Unterdessen bestätigte Hahne, dass das Land Niedersachsen Schadensersatzansprüche gegen den Verursacher des Dioxin-Skandals prüfen werde. Schließlich seien dem Land durch die Beprobungen enorme Kosten entstanden. Wie hoch diese Forderungen sein könnten, sei aber noch unklar.

Inzwischen wurden in Niedersachsen weitere landwirtschaftliche Betriebe nach Untersuchungen wieder freigegeben. Derzeit seien noch 330 der ursprünglich rund 4.400 Betriebe gesperrt. Die dort produzierten Lebensmittel würden nun auf ihren Dioxingehalt überprüft. Sollten die Höchstwerte überschritten werden, müssten die Lebensmittel in dafür geeigneten Verbrennungsanlagen unschädlich gemacht werden, hieß es.

In der Region Hannover konnte nun erstmals eindeutig belegt werden, dass mit Dioxin belastete Eier an die Verbraucher verkauft wurden. Bis Sonntag seien Eier mit dem Erzeugercode 2-DE-0350384 in den Handel gelangt. Das Niedersächsische Landesamt für Verbraucherschutz und Lebensmittelsicherheit rät vom Verzehr dieser Eier ab.

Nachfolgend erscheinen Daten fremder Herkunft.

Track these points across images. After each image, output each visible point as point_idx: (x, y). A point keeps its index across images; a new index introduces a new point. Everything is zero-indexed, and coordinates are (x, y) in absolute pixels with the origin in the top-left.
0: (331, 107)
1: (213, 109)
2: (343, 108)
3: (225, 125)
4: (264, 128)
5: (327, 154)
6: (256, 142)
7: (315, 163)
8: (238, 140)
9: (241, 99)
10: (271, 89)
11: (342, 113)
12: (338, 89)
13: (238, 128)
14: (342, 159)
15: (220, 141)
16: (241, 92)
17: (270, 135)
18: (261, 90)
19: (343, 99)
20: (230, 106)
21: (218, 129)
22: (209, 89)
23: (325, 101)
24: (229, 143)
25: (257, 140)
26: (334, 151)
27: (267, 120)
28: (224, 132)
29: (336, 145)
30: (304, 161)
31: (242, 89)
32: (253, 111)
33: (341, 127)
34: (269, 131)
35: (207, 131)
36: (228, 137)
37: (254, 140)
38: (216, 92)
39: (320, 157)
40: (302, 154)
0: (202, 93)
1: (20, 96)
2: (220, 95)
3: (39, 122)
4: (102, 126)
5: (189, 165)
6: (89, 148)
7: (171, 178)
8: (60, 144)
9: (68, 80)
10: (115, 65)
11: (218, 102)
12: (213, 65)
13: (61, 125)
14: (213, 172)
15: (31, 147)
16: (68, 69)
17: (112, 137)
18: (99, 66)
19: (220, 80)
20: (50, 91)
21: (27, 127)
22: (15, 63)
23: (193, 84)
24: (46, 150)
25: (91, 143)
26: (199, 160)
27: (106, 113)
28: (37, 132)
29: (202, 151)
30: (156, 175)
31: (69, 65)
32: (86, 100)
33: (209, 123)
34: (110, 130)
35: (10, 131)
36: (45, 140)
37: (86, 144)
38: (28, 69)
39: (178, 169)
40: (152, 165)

Erst am Montag wurde der Fachdienst der Region Hannover darüber informiert, dass Verbraucher die Eier bereits vergangenen Freitag erworben haben. Die Eier stammen aus einem gesperrten Betrieb im Landkreis Cloppenburg.

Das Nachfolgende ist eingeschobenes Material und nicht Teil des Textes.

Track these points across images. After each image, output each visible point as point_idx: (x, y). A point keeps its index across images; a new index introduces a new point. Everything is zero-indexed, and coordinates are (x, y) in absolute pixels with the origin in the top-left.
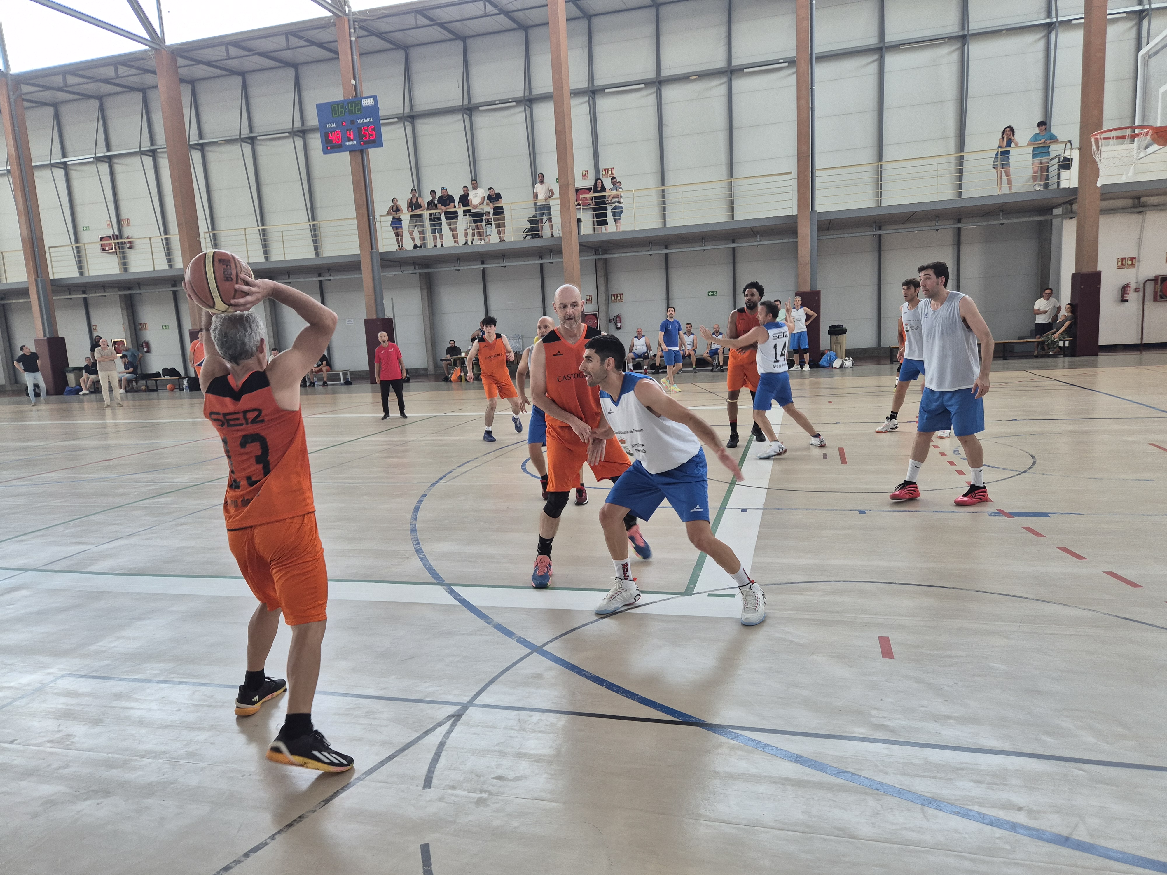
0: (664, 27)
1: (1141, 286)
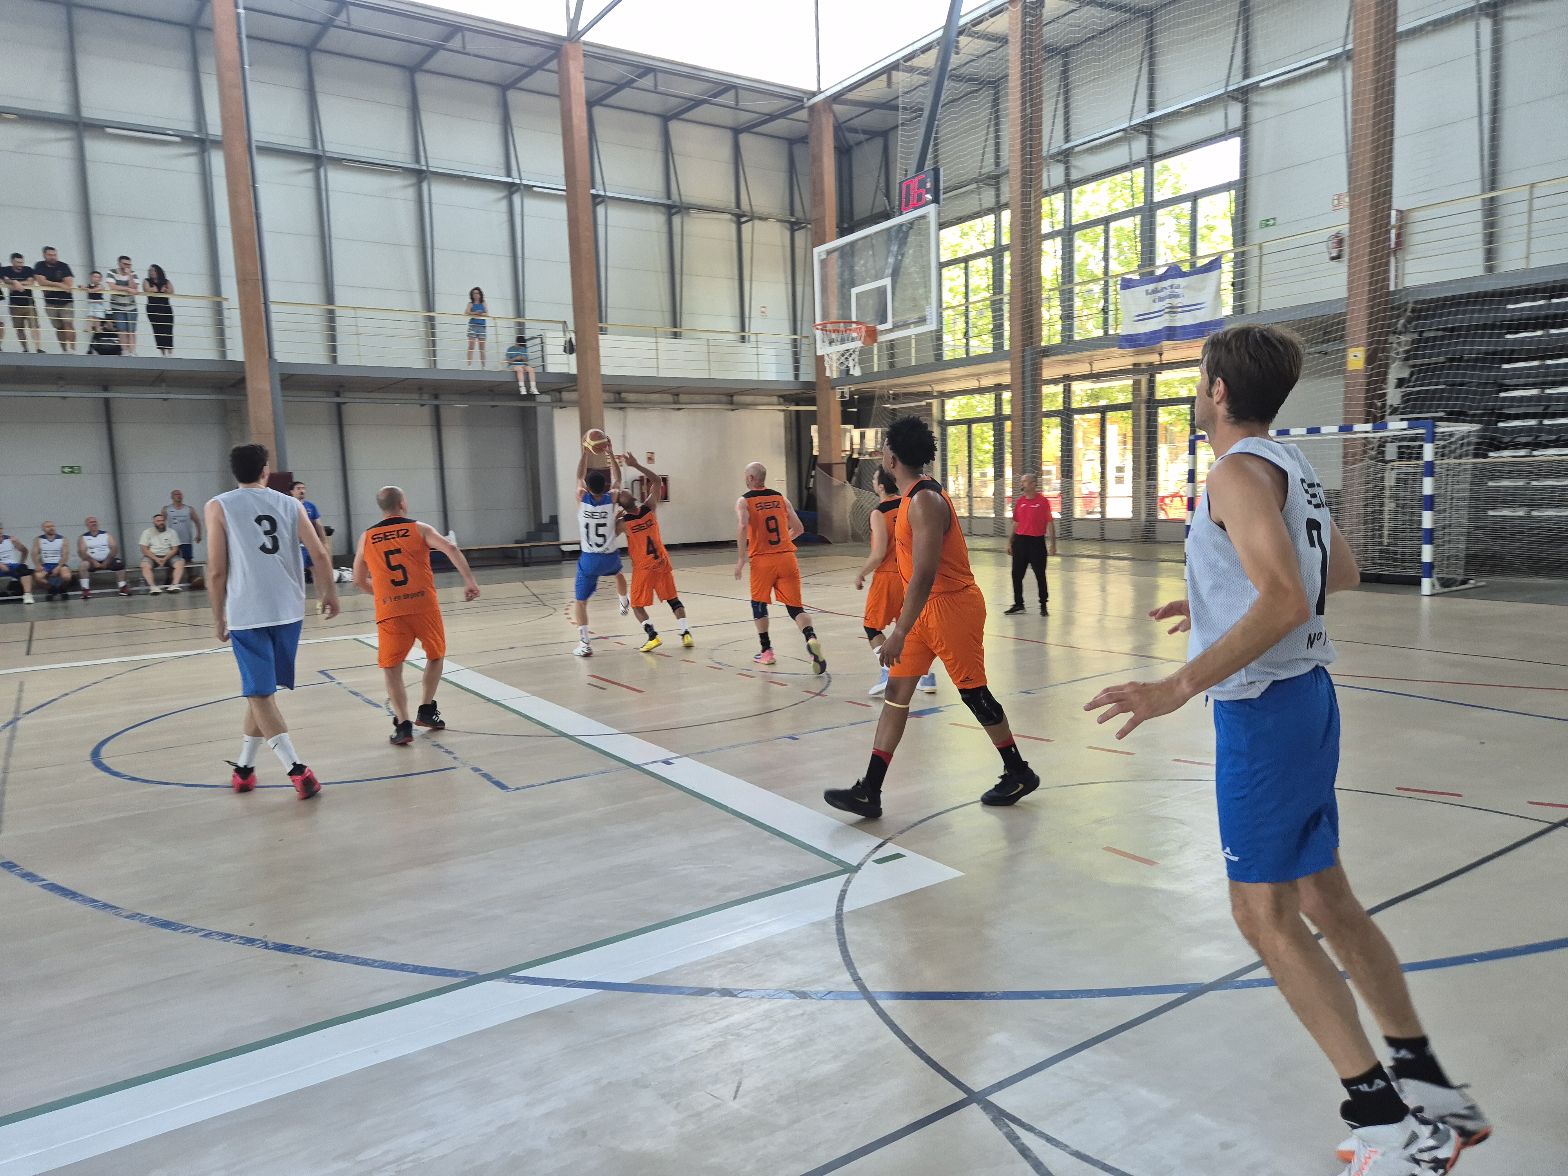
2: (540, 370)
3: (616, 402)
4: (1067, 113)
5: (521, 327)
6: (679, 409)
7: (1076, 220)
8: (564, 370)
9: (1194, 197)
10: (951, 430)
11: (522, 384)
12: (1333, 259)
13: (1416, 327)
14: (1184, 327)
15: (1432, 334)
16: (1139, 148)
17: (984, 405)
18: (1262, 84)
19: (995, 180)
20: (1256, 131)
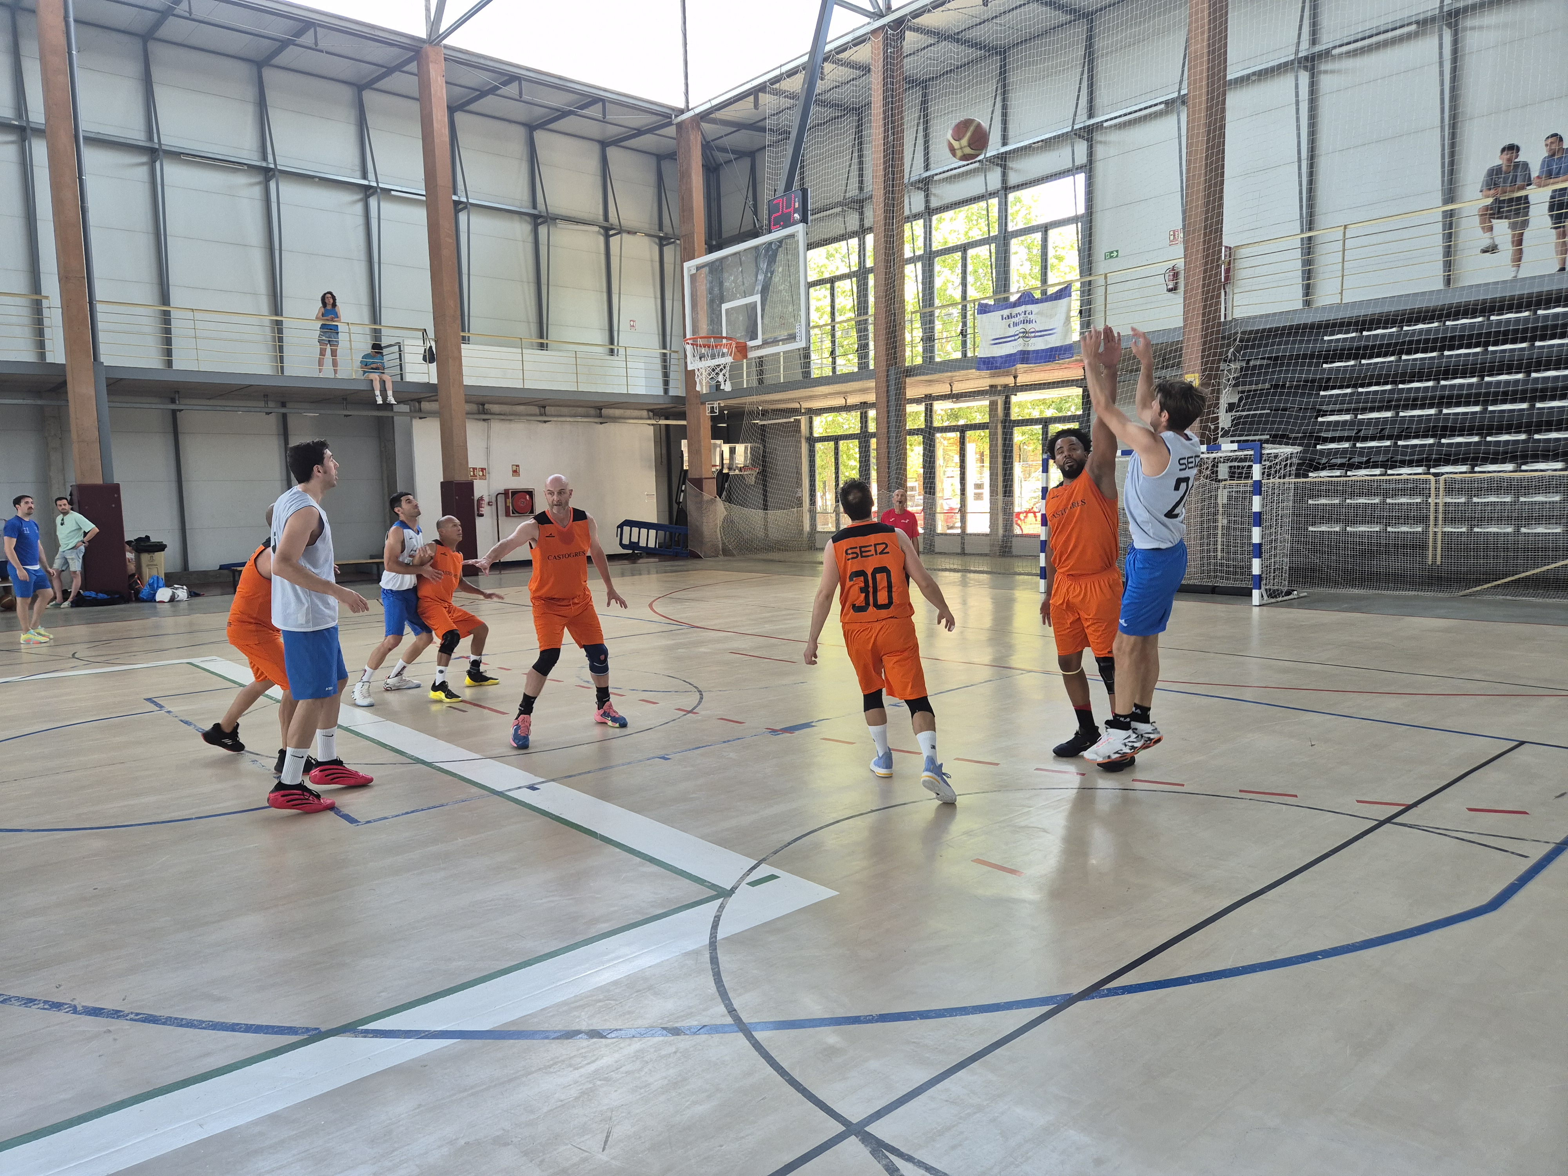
1: (494, 500)
2: (398, 378)
3: (479, 413)
4: (926, 142)
5: (377, 334)
6: (545, 422)
7: (936, 247)
8: (424, 379)
9: (1045, 229)
10: (819, 446)
11: (378, 393)
12: (1170, 290)
13: (1244, 355)
14: (1037, 352)
15: (1258, 363)
16: (994, 179)
17: (850, 423)
18: (1105, 124)
19: (859, 204)
20: (1100, 167)
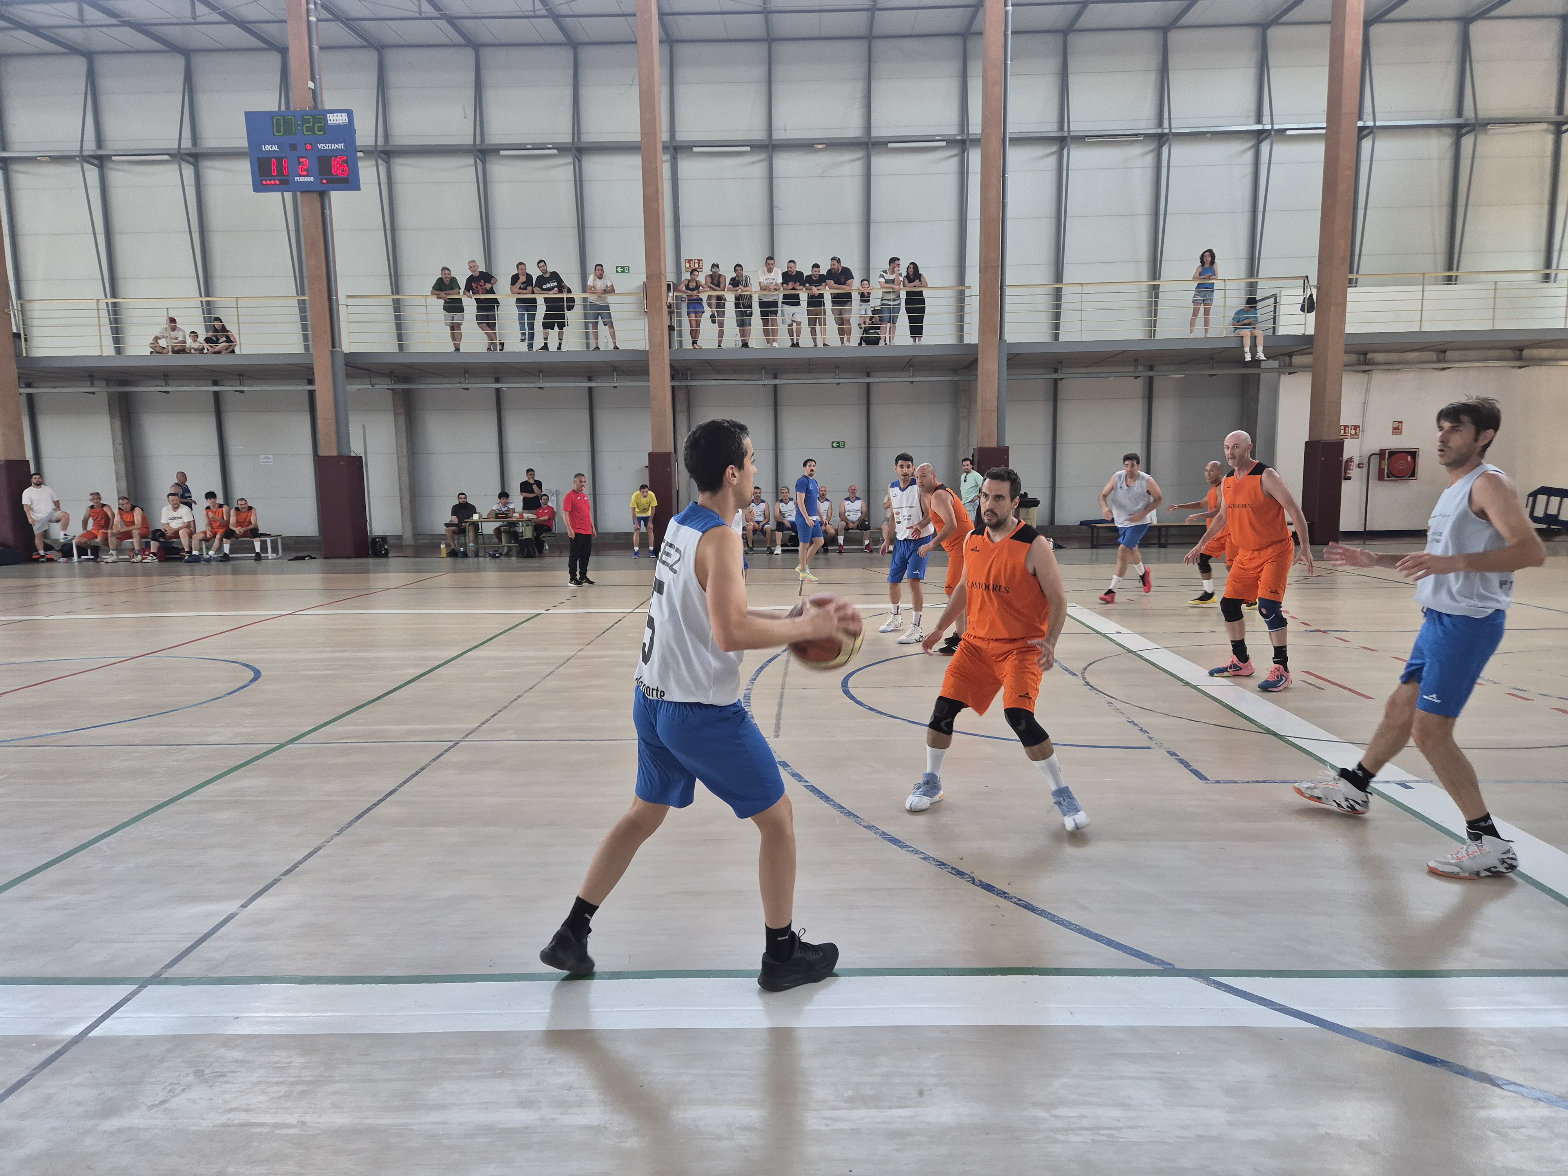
0: (779, 72)
1: (1365, 461)
3: (1359, 364)
5: (1252, 287)
6: (1443, 369)
8: (1299, 331)
11: (1247, 349)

Agrar-Staatssekretär Friedrich-Otto Ripke wollte am Dienstagnachmittag im Ernährungsausschuss des Bundestages die niedersächsischen Vorschläge zur Verbesserung des Verbraucherschutzes vortragen. Unter anderem plädiert Niedersachsen für die Trennung der Futtermittelproduktion von technischen Fetten, die Einfärbung von technischen Fetten, verschärfte Zulassungskriterien für Futtermittelbetriebe sowie eine Intensivierung der rechtlichen Rahmenbedingungen der Eigenkontrolle.

Im Ausschuss wurde auch Bundesagrarministerin Ilse Aigner (CSU) erwartet. Außerdem wollten das Bundesinstitut für Risikobewertung und das Bundesamt für Verbraucherschutz und Lebensmittelsicherheit über die Auswirkungen des Dioxin-Skandals berichten.

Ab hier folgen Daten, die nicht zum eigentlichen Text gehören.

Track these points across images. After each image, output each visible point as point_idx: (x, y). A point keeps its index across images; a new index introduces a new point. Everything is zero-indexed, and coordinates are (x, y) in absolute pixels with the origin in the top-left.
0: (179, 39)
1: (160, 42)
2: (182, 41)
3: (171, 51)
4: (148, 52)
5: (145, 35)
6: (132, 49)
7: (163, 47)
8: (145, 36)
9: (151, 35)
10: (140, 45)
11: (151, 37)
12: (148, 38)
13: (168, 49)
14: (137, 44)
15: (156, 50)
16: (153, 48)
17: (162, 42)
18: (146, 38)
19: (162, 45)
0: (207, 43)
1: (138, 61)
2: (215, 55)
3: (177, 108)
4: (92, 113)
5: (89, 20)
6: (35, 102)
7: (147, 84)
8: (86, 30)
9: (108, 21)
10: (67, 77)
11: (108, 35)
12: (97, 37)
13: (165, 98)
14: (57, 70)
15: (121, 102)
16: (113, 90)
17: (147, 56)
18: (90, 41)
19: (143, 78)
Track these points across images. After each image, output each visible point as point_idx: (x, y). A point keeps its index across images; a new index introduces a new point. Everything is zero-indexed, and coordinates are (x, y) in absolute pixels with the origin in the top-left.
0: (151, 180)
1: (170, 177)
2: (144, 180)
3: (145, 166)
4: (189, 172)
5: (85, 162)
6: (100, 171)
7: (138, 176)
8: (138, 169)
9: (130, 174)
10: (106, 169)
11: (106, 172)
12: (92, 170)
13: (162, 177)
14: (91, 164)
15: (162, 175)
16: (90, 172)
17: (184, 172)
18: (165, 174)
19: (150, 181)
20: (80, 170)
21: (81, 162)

Justizminister Busemann (CDU) spricht von Betrug

Der niedersächsische Justizminister Bernd Busemann (CDU) hat hohe Strafen für die Verantwortlichen des Dioxinskandals gefordert. „Wenn sich das alles so bewahrheitet, ist das erhebliche kriminelle Energie“, sagte der Minister in Hannover. „Nach derzeitigem Stand kann ich mir nicht mehr vorstellen, dass irgendwelche Dinge fahrlässig stattfanden.“ Die Hauptverantwortung sieht Busemann nach den bisherigen Ermittlungen bei dem Unternehmen Harles und Jentzsch in Uetersen (Kreis Pinneberg). „Hier wird über erhebliche Freiheitsstrafen nachzudenken sein“, sagte der Minister. Betrug im besonders schweren Fall zieht Freiheitsstrafen bis zu zehn Jahren nach sich.